■ ASSIGNED TASK: Hand back, word for word, the lines from the one containing "novembre 2019" to the end of the records, both included, and leave out pictures.
[[ DATA open ]]
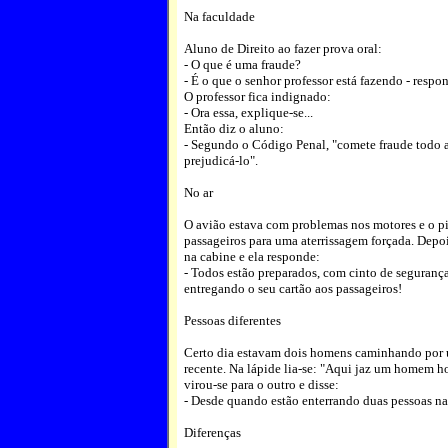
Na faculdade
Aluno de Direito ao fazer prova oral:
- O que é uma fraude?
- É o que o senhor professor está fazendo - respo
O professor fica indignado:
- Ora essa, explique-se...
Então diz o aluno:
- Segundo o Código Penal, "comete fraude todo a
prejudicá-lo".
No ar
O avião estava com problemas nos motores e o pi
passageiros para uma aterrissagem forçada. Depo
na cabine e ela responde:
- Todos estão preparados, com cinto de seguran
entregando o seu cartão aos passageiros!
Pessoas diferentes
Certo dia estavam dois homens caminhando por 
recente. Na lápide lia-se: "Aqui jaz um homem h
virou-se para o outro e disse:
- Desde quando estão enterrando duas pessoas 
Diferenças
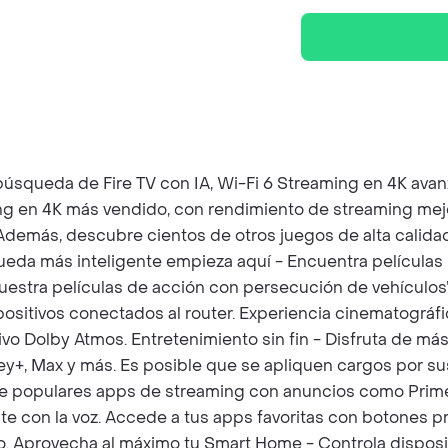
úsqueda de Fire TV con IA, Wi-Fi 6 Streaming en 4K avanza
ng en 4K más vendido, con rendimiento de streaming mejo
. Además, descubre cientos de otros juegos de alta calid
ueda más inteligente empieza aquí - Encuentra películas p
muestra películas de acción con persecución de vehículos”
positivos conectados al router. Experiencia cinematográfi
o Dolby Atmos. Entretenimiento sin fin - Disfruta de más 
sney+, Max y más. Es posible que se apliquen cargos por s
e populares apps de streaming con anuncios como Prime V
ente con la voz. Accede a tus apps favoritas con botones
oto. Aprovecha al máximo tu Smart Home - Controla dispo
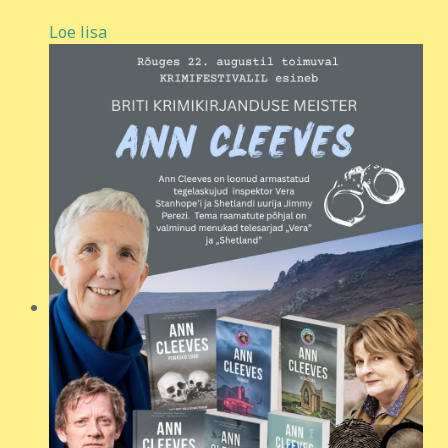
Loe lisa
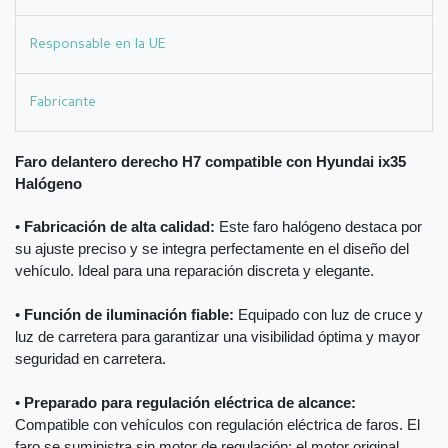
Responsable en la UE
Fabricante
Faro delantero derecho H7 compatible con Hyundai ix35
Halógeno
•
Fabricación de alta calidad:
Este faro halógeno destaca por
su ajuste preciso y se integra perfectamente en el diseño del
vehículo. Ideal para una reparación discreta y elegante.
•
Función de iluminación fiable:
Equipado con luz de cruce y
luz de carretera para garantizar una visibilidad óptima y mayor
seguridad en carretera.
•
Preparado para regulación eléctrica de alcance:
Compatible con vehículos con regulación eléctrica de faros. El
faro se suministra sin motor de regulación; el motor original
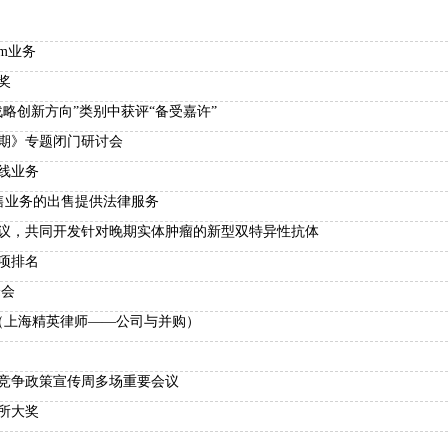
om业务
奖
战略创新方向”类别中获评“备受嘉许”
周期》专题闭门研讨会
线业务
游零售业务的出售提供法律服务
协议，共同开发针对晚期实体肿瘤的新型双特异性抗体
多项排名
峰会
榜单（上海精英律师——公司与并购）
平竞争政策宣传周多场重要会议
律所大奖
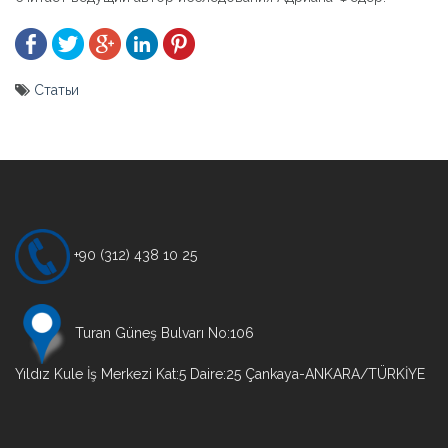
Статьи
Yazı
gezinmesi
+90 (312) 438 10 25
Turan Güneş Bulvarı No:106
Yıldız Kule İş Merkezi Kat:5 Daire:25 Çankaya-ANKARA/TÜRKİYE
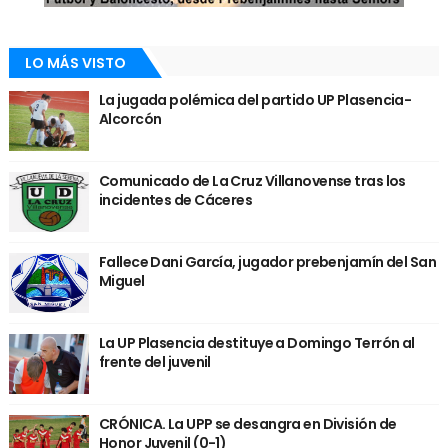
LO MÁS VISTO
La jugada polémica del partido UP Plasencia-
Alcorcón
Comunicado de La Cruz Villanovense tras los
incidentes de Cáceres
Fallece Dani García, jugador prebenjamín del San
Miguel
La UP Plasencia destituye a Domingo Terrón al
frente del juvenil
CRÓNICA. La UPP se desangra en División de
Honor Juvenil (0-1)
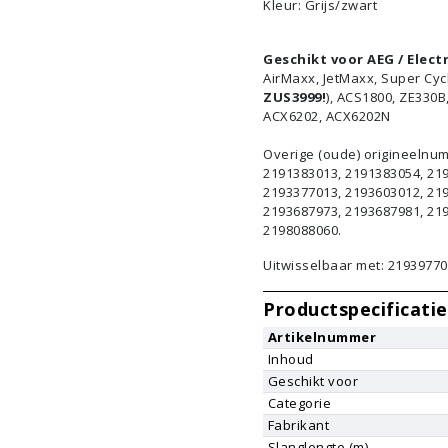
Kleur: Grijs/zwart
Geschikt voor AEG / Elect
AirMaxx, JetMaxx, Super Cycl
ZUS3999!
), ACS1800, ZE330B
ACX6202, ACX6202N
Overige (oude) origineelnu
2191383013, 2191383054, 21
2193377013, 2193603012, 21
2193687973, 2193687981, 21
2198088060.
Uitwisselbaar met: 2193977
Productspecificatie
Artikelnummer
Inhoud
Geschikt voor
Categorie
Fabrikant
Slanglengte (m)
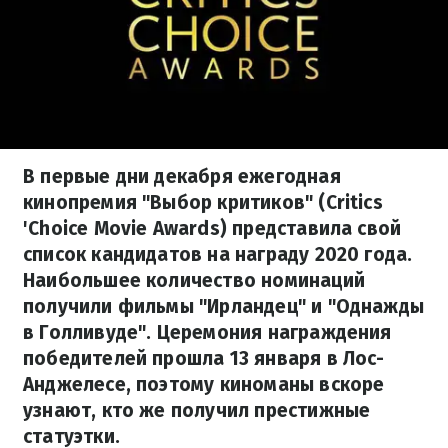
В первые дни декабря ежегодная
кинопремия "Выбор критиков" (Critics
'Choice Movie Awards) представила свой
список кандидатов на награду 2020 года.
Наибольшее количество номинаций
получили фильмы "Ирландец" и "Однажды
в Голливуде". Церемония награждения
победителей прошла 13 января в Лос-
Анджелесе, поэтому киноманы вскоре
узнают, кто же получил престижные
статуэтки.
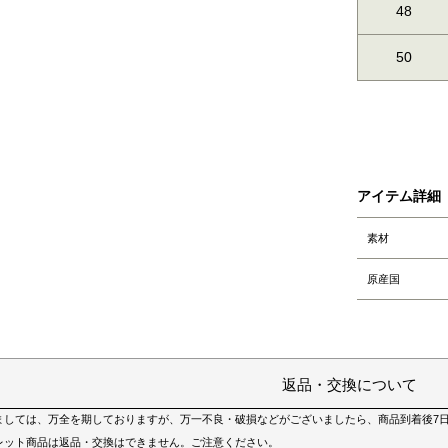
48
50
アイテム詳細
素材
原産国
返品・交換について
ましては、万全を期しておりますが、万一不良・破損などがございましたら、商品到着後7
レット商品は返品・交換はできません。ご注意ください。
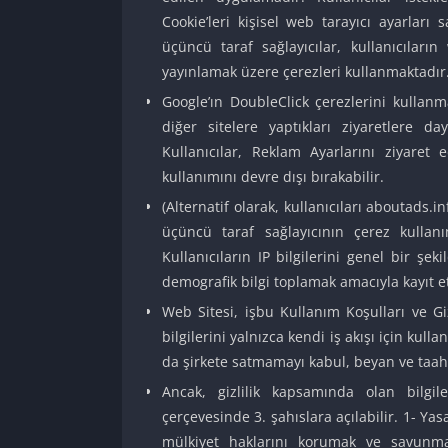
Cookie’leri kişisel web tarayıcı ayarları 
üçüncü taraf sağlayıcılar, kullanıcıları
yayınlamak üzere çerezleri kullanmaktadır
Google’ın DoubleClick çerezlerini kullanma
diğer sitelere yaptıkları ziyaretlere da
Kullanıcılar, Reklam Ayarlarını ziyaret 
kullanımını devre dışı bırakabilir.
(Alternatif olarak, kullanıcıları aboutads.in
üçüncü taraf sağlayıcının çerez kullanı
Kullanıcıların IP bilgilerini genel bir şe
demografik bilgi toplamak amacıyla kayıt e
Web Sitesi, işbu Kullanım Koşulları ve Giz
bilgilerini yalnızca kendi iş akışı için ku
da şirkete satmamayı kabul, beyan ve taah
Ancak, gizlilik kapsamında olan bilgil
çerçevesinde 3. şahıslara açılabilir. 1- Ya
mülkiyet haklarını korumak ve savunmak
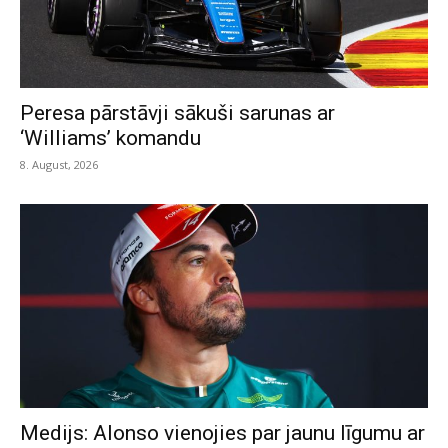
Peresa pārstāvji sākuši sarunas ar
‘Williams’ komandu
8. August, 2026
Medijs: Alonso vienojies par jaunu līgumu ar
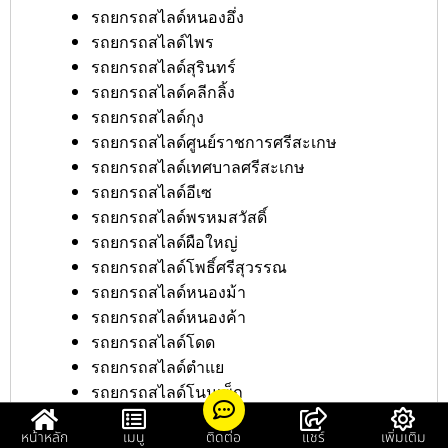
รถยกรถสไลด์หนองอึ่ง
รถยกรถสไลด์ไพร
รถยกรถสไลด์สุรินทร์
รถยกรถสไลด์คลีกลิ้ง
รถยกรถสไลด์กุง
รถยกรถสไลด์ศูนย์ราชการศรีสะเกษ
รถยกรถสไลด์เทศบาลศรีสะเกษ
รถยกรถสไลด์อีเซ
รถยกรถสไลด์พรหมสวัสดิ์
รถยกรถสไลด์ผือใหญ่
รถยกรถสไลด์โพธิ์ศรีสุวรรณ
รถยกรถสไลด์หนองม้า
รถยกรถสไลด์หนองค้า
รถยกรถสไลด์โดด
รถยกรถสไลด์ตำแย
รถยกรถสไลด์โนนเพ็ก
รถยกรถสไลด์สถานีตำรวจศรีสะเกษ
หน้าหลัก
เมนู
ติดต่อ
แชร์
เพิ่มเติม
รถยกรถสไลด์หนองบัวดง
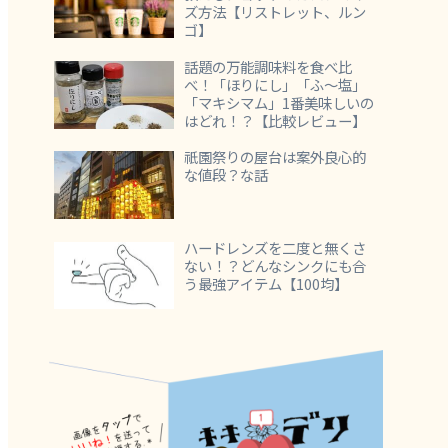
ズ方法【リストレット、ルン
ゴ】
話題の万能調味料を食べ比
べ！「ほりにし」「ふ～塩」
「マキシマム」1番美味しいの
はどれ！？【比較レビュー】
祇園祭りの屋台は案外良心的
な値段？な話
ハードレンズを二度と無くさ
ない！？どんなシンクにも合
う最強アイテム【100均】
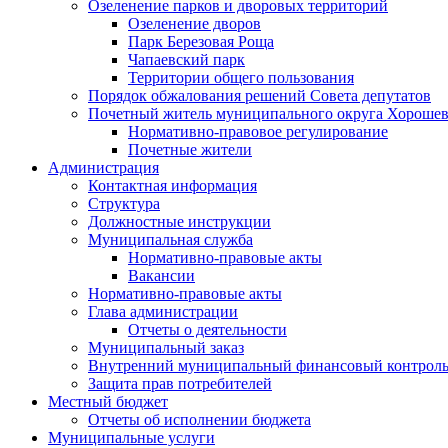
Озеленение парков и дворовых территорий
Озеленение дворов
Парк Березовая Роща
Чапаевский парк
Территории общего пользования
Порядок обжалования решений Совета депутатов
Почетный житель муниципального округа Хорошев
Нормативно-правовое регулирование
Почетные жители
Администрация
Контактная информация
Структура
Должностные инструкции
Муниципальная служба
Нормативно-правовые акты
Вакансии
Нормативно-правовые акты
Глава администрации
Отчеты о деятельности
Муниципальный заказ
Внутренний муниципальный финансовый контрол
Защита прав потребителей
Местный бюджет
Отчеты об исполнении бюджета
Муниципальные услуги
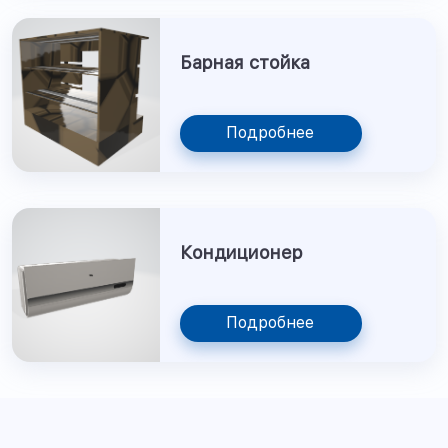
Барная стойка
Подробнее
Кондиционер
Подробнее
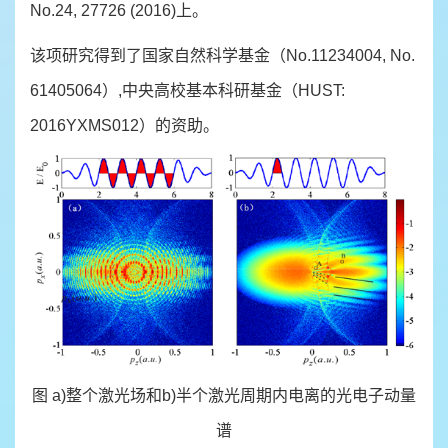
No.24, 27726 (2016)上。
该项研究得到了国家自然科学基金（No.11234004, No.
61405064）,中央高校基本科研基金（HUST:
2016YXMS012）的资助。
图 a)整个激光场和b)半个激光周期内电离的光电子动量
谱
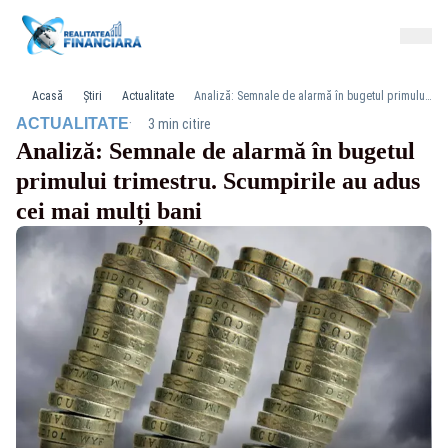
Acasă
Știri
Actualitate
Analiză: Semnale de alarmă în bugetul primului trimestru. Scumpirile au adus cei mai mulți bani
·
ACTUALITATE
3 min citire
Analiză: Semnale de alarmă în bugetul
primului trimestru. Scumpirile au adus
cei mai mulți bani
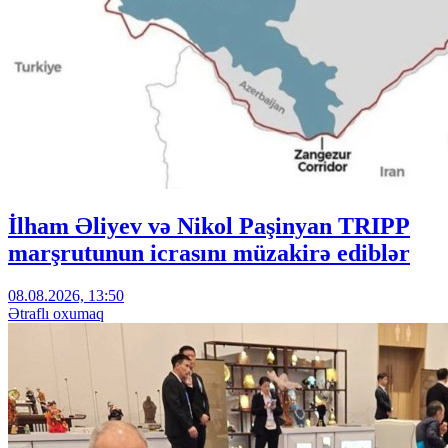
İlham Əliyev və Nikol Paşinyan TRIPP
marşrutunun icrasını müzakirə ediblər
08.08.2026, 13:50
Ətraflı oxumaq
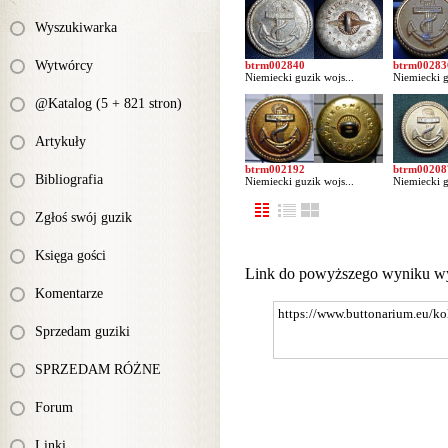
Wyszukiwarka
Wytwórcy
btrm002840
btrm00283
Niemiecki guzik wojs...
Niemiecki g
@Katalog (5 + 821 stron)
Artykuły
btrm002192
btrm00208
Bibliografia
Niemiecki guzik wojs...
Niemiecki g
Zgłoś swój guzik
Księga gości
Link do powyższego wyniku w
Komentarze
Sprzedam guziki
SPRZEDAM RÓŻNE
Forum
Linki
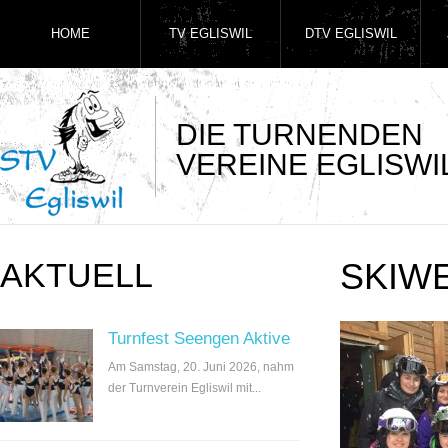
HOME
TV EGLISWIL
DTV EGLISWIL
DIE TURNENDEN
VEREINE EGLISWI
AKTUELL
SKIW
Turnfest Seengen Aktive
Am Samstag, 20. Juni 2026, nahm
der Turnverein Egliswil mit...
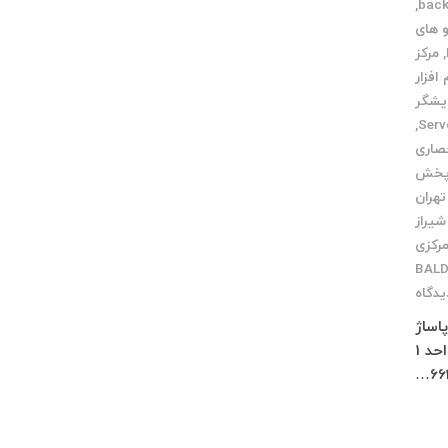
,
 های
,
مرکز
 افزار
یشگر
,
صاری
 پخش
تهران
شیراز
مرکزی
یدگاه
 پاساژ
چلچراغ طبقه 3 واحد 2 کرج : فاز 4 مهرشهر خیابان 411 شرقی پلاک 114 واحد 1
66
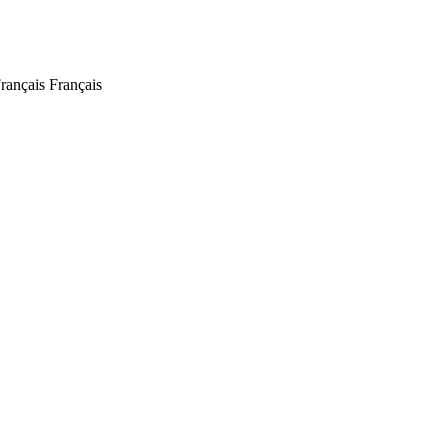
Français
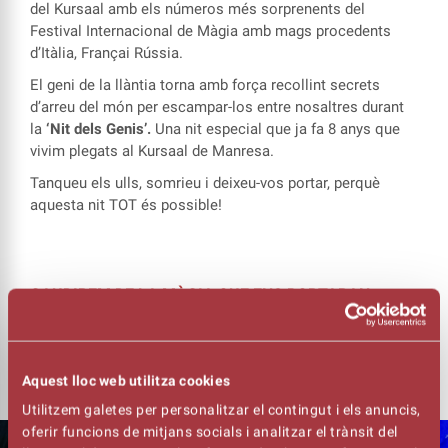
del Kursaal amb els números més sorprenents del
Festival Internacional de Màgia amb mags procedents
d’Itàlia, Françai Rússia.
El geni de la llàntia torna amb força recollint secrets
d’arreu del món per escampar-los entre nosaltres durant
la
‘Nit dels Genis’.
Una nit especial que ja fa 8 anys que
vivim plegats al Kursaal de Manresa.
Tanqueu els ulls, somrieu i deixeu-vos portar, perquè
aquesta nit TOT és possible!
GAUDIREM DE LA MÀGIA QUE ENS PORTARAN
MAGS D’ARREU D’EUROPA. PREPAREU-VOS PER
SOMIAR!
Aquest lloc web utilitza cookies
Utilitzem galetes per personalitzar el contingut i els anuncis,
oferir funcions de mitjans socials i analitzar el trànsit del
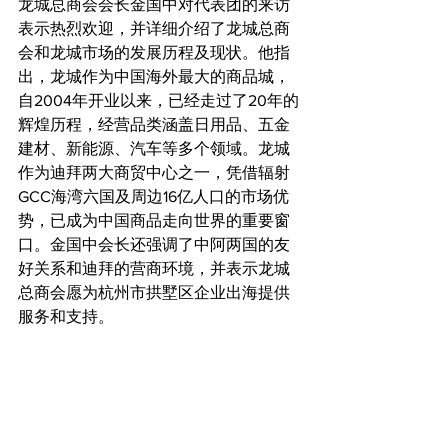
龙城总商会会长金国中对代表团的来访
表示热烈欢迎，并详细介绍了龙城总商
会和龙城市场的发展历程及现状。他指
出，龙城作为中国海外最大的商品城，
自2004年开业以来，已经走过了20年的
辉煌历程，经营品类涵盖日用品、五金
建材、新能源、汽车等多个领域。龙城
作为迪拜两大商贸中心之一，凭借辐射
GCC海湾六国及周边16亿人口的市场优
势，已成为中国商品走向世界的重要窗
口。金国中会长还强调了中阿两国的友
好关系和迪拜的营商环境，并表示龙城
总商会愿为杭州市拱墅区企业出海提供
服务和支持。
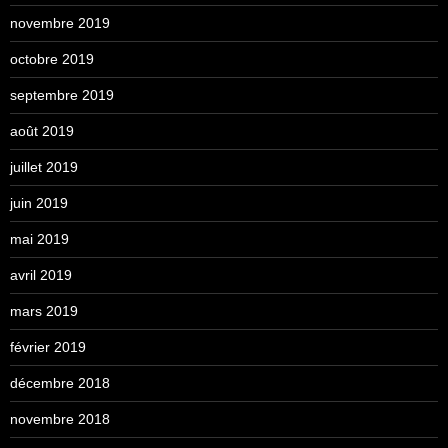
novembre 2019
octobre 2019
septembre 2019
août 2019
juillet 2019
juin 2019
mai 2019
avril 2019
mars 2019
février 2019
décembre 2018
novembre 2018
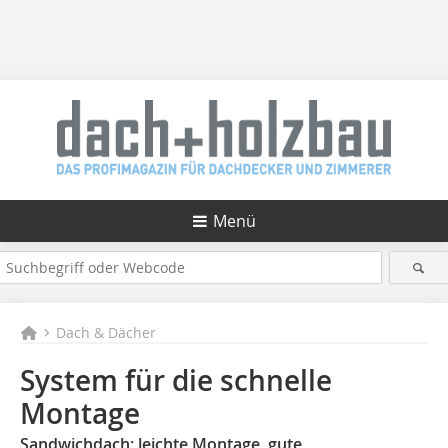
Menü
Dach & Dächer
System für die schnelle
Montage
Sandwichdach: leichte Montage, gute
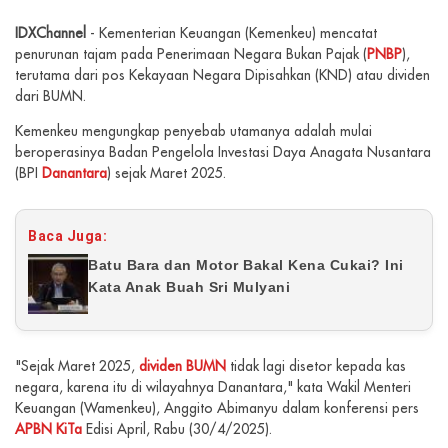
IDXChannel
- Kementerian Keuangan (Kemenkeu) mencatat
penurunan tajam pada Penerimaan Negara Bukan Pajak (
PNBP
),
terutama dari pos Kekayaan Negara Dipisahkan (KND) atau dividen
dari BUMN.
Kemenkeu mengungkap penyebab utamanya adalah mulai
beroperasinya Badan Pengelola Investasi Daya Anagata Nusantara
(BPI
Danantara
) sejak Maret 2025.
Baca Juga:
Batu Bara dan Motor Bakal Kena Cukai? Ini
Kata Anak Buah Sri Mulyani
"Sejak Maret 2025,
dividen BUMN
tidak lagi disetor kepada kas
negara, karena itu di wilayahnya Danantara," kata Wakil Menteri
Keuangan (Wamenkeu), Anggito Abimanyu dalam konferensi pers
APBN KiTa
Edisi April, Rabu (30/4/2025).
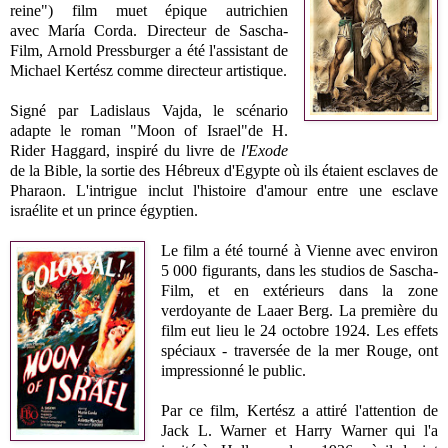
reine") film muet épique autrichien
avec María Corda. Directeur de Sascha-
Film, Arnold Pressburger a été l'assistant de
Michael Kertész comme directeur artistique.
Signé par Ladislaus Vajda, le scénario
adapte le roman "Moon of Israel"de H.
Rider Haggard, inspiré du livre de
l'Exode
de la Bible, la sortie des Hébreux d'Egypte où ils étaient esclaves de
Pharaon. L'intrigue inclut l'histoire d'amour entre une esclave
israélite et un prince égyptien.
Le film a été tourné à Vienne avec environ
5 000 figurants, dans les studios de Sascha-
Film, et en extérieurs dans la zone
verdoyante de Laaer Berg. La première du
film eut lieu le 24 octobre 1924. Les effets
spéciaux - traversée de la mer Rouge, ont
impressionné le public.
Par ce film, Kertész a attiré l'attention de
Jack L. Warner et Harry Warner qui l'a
[[ DATA closed ]]
■ EXERCISE ANSWER:
novembre 2019
octobre 2019
septembre 2019
août 2019
juillet 2019
juin 2019
mai 2019
avril 2019
mars 2019
février 2019
décembre 2018
novembre 2018
Menü
Dach & Dächer
System für die schnelle
Montage
Sandwichdach: leichte Montage, gute
IDXChannel
- Kementerian Keuangan (Kemenkeu) mencatat
penurunan tajam pada Penerimaan Negara Bukan Pajak (
PNBP
),
terutama dari pos Kekayaan Negara Dipisahkan (KND) atau dividen
dari BUMN.
Kemenkeu mengungkap penyebab utamanya adalah mulai
beroperasinya Badan Pengelola Investasi Daya Anagata Nusantara
(BPI
Danantara
) sejak Maret 2025.
Baca Juga:
Batu Bara dan Motor Bakal Kena Cukai? Ini
Kata Anak Buah Sri Mulyani
"Sejak Maret 2025,
dividen BUMN
tidak lagi disetor kepada kas
negara, karena itu di wilayahnya Danantara," kata Wakil Menteri
Keuangan (Wamenkeu), Anggito Abimanyu dalam konferensi pers
APBN KiTa
Edisi April, Rabu (30/4/2025).
reine") film muet épique autrichien
avec María Corda. Directeur de Sascha-
Film, Arnold Pressburger a été l'assistant de
Michael Kertész comme directeur artistique.
Signé par Ladislaus Vajda, le scénario
adapte le roman "Moon of Israel"de H.
Rider Haggard, inspiré du livre de
l'Exode
de la Bible, la sortie des Hébreux d'Egypte où ils étaient esclaves de
Pharaon. L'intrigue inclut l'histoire d'amour entre une esclave
israélite et un prince égyptien.
Le film a été tourné à Vienne avec environ
5 000 figurants, dans les studios de Sascha-
Film, et en extérieurs dans la zone
verdoyante de Laaer Berg. La première du
film eut lieu le 24 octobre 1924. Les effets
spéciaux - traversée de la mer Rouge, ont
impressionné le public.
Par ce film, Kertész a attiré l'attention de
Jack L. Warner et Harry Warner qui l'a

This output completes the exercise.